Deepseek R1 - Training
Continue with Deepseek R1 from EZ Encoder. Link
0 Overview
R1 overview. The great achievment of R1 is making many previous ideas really work in LLM
1 RL without SFT
Teaching Large Language Models to Reason with Reinforcement Learning evaluate different RL methods for reasoning model, and tried RL without Reward Model, without SFT initialization.
The result was relatively good, but nothing compared to R1 due to model size is very small 13B. (Sparse is result-only RM, and dense is process RM)
2 Training paradiam
The training paradiam is similiar to Llama 3, using Deepseek V3 as the reward model to clean reasoning data – Rejection Sampling
3 Distillation
LLM can self improve paper compared model distillation to a smaller model.
4 R1 Training
The RW in R1 is rule based, focusing on accuracy and formatting.

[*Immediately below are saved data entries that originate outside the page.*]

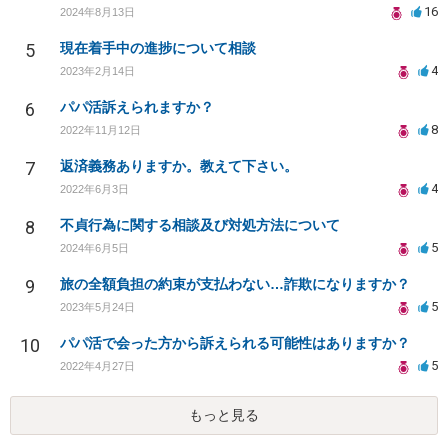
16
2024年8月13日
5
現在着手中の進捗について相談
4
2023年2月14日
6
パパ活訴えられますか？
8
2022年11月12日
7
返済義務ありますか。教えて下さい。
4
2022年6月3日
8
不貞行為に関する相談及び対処方法について
5
2024年6月5日
9
旅の全額負担の約束が支払わない…詐欺になりますか？
5
2023年5月24日
10
パパ活で会った方から訴えられる可能性はありますか？
5
2022年4月27日
もっと見る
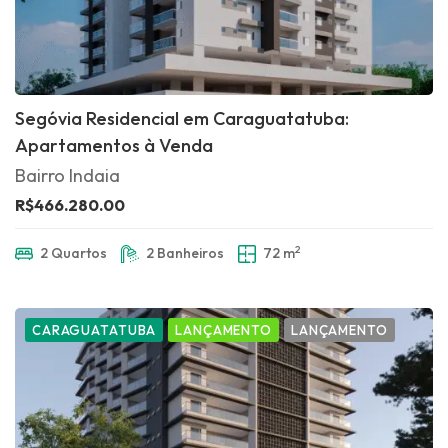
Segóvia Residencial em Caraguatatuba:
Apartamentos à Venda
Bairro Indaia
R$466.280.00
2
2 Quartos
2 Banheiros
72 m
CARAGUATATUBA
LANÇAMENTO
LANÇAMENTO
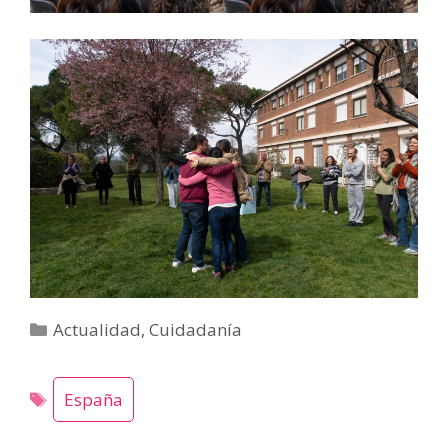
Categorías
Actualidad
,
Cuidadanía
España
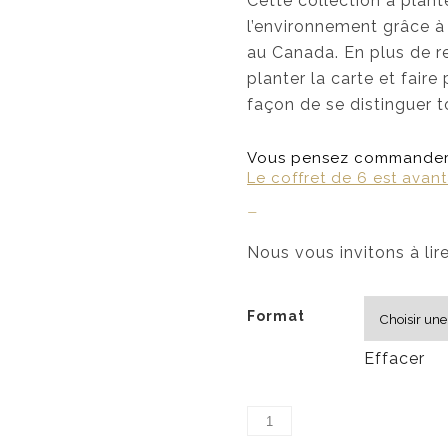
Cette collection à plant
l’environnement grâce à
au Canada. En plus de re
planter la carte et faire
façon de se distinguer 
Vous pensez commander 
Le coffret de 6 est avan
–
Nous vous invitons à lir
Format
Effacer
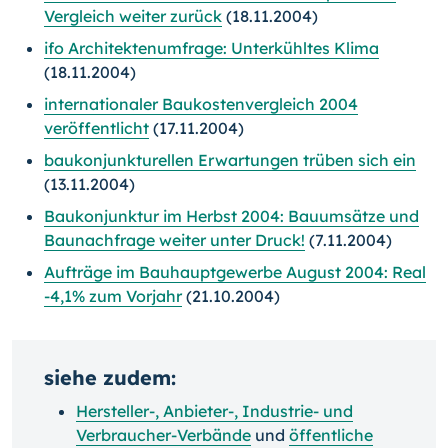
Vergleich weiter zurück
(18.11.2004)
ifo Architektenumfrage: Unterkühltes Klima
(18.11.2004)
internationaler Baukostenvergleich 2004
veröffentlicht
(17.11.2004)
baukonjunkturellen Erwartungen trüben sich ein
(13.11.2004)
Baukonjunktur im Herbst 2004: Bauumsätze und
Baunachfrage weiter unter Druck!
(7.11.2004)
Aufträge im Bauhauptgewerbe August 2004: Real
-4,1% zum Vorjahr
(21.10.2004)
siehe zudem:
Hersteller-, Anbieter-, Industrie- und
Verbraucher-Verbände
und
öffentliche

There are 2 rounds of training for R1. Round 1 focusing in reasoning,
Round 2 is adding on general capability. Use model trained in round 1 to generate reasoning data, and rejection sampling by V3. Have 800K of training data in total.

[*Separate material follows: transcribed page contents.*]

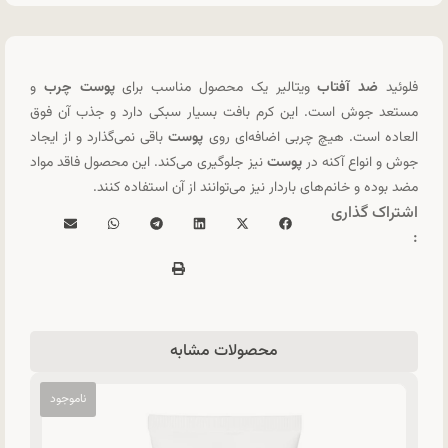
فلوئید
ضد آفتاب
ویتالیر یک محصول مناسب برای
پوست چرب
و
مستعد جوش است. این کرم بافت بسیار سبکی دارد و جذب آن فوق
العاده است. هیچ چربی اضافه‌ای روی
پوست
باقی نمی‌گذارد و از ایجاد
جوش و انواع آکنه در
پوست
نیز جلوگیری می‌کند. این محصول فاقد مواد
مضد بوده و خانم‌های باردار نیز می‌توانند از آن استفاده کنند.
اشتراک گذاری
:
محصولات مشابه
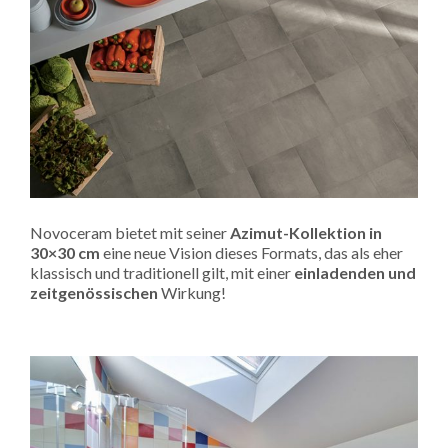
Novoceram bietet mit seiner
Azimut-Kollektion in
30×30 cm
eine neue Vision dieses Formats, das als eher
klassisch und traditionell gilt, mit einer
einladenden und
zeitgenössischen
Wirkung!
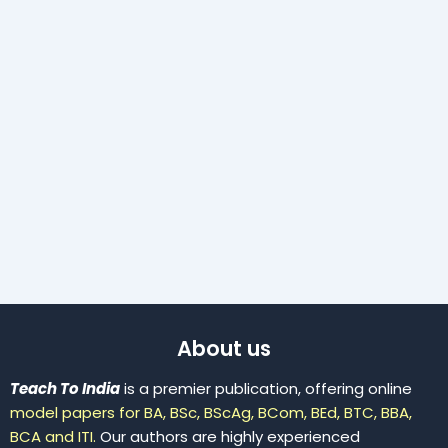
About us
Teach To India
is a premier publication, offering online
model papers for BA, BSc, BScAg, BCom, BEd, BTC, BBA,
BCA and ITI.
Our authors are highly experienced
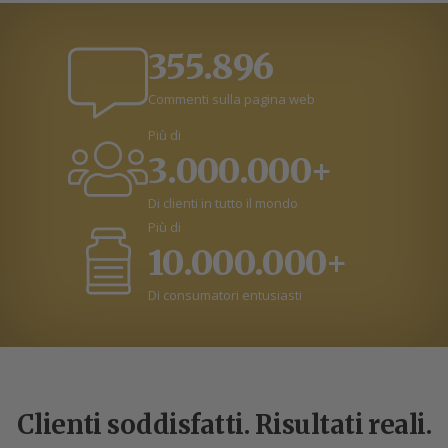
355.896
Commenti sulla pagina web
Più di
3.000.000+
Di clienti in tutto il mondo
Più di
10.000.000+
Di consumatori entusiasti
Clienti soddisfatti. Risultati reali.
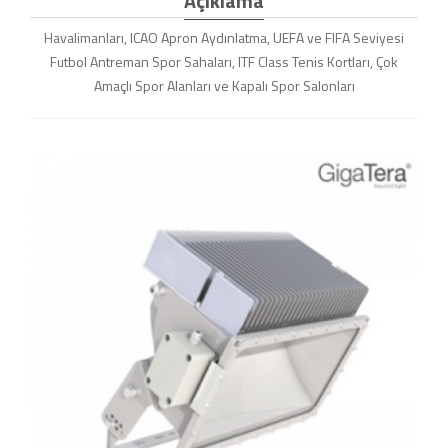
Açıklama
Havalimanları, ICAO Apron Aydınlatma, UEFA ve FIFA Seviyesi
Futbol Antreman Spor Sahaları, ITF Class Tenis Kortları, Çok
Amaçlı Spor Alanları ve Kapalı Spor Salonları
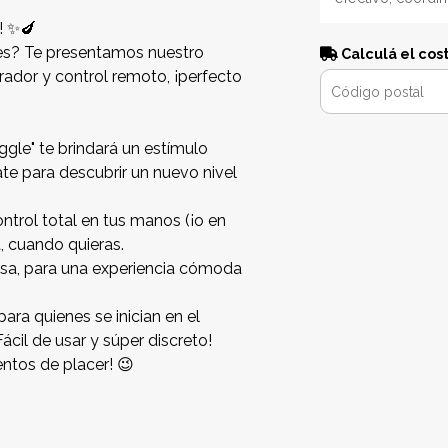
! ✨🍆
nes? Te presentamos nuestro
Calculá el cos
rador y control remoto, ¡perfecto
gle" te brindará un estímulo
te para descubrir un nuevo nivel
ntrol total en tus manos (¡o en
a, cuando quieras.
osa, para una experiencia cómoda
ra quienes se inician en el
ácil de usar y súper discreto!
ntos de placer! 😉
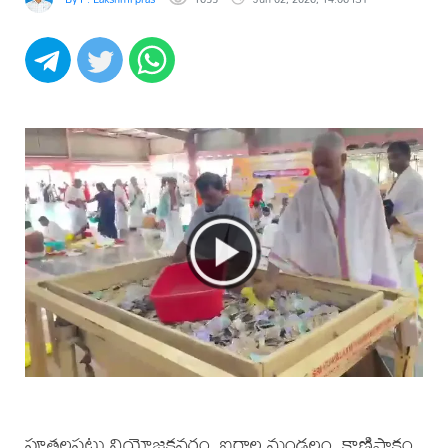
పూతలపట్టు నియోజకవర్గం, ఐరాల మండలం, కాణిపాకం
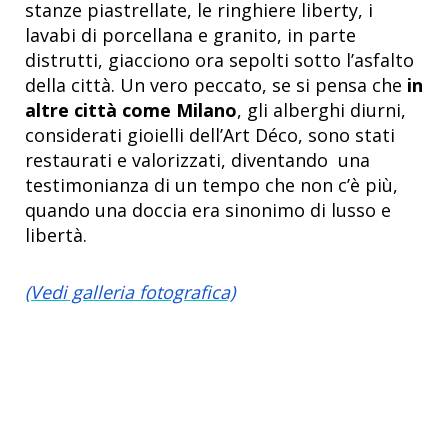
stanze piastrellate, le ringhiere liberty, i
lavabi di porcellana e granito, in parte
distrutti, giacciono ora sepolti sotto l’asfalto
della città. Un vero peccato, se si pensa che
in
altre città come Milano
, gli alberghi diurni,
considerati gioielli dell’Art Déco, sono stati
restaurati e valorizzati, diventando una
testimonianza di un tempo che non c’è più,
quando una doccia era sinonimo di lusso e
libertà.
(Vedi galleria fotografica)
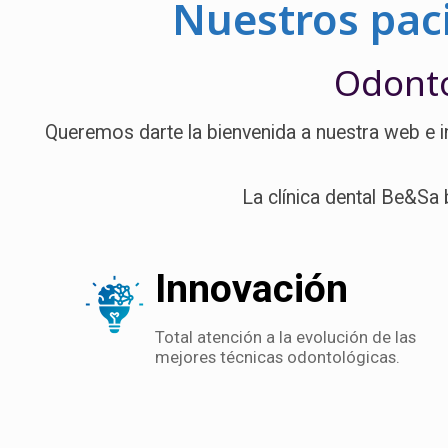
Nuestros paci
Odonto
Queremos darte la bienvenida a nuestra web e inv
La clínica dental Be&Sa b
Innovación
Total atención a la evolución de las
mejores técnicas odontológicas.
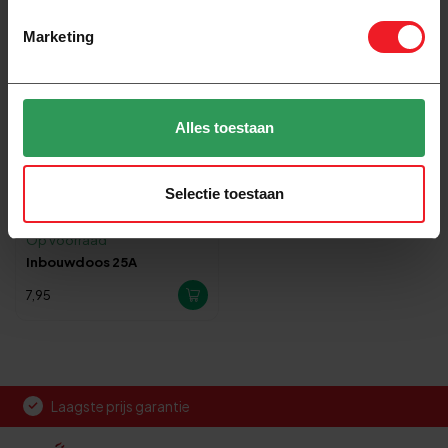
Marketing
Alles toestaan
Selectie toestaan
Op voorraad
Inbouwdoos 25A
7,95
Laagste prijs garantie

QwQ 32B preview was used in the paper to compared with RL and distillation methods
Two failed attempts
- PRW may lead to reward hacking
- MCTS is not practical here due to large search space.
5 Followup works
- s1: Simple test-time scaling thinks 600K data is too much, and 1K is enough. Used s1k dataset to generate reasonable good results.

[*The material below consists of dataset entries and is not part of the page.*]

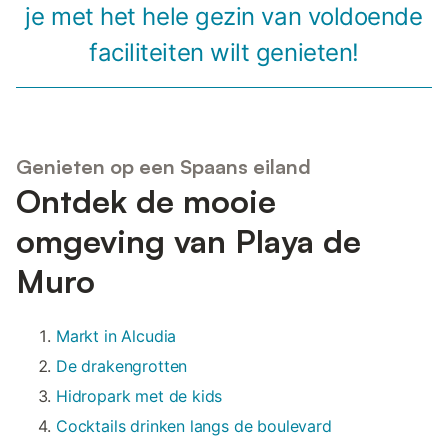
je met het hele gezin van voldoende
faciliteiten wilt genieten!
Genieten op een Spaans eiland
Ontdek de mooie
omgeving van Playa de
Muro
Markt in Alcudia
De drakengrotten
Hidropark met de kids
Cocktails drinken langs de boulevard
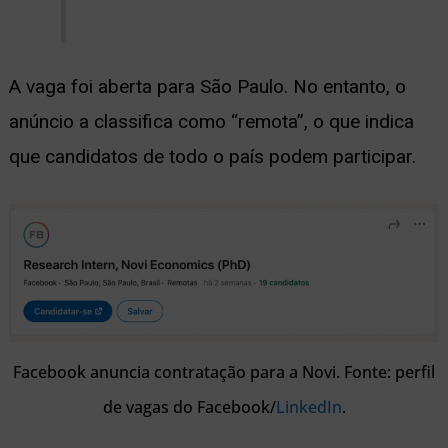
A vaga foi aberta para São Paulo. No entanto, o
anúncio a classifica como “remota”, o que indica
que candidatos de todo o país podem participar.
Facebook anuncia contratação para a Novi. Fonte: perfil
de vagas do Facebook/
LinkedIn
.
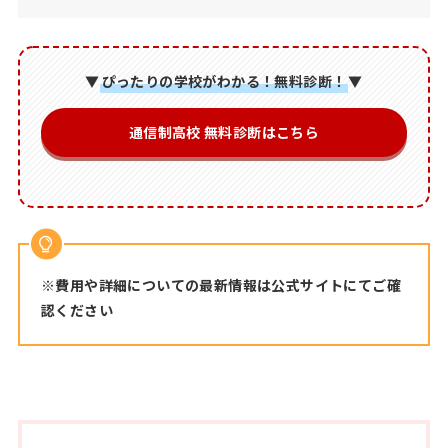
▼
ぴったりの学校がわかる！無料診断！
▼
通信制高校 無料診断はこちら
※費用や詳細についての最新情報は公式サイトにてご確
認ください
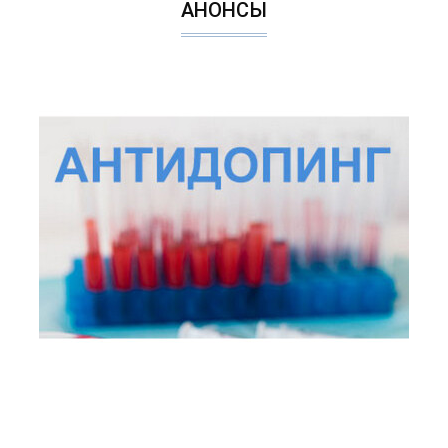
АНОНСЫ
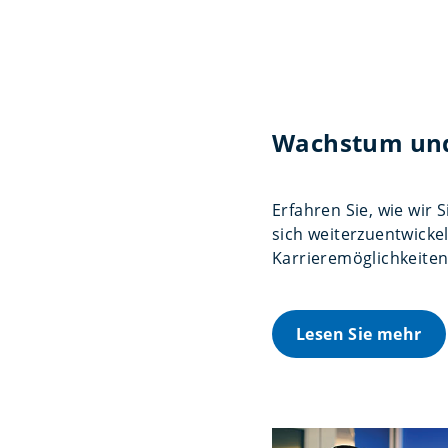
Wachstum und
Erfahren Sie, wie wir 
sich weiterzuentwicke
Karrieremöglichkeiten
Lesen Sie mehr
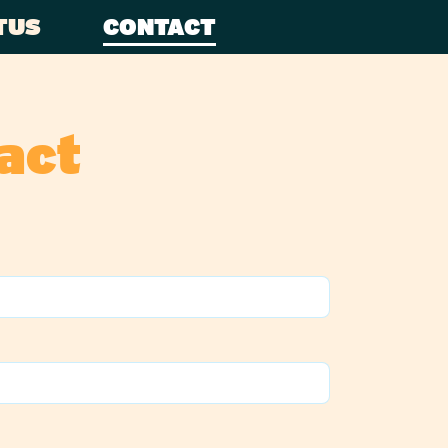
TUS
CONTACT
act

Also used “wait” replace “</think>” to generate long CoT as budget forcing, which is referred as sequential scaling. The parallel scaling is majority voting.
- LIMO: Less is More for Reasoning only used 871 samples as “cognitive template” to post-train model.
- Do NOT Think That Much for 2+3=? On the Overthinking of o1-Like LLMs
Thoughts Are All Over the Place: On the Underthinking of o1-Like LLMs penalize LLM generating “Alternatively”, which is generated at the beginning of a throught, which is thinking too short to get the correct answer.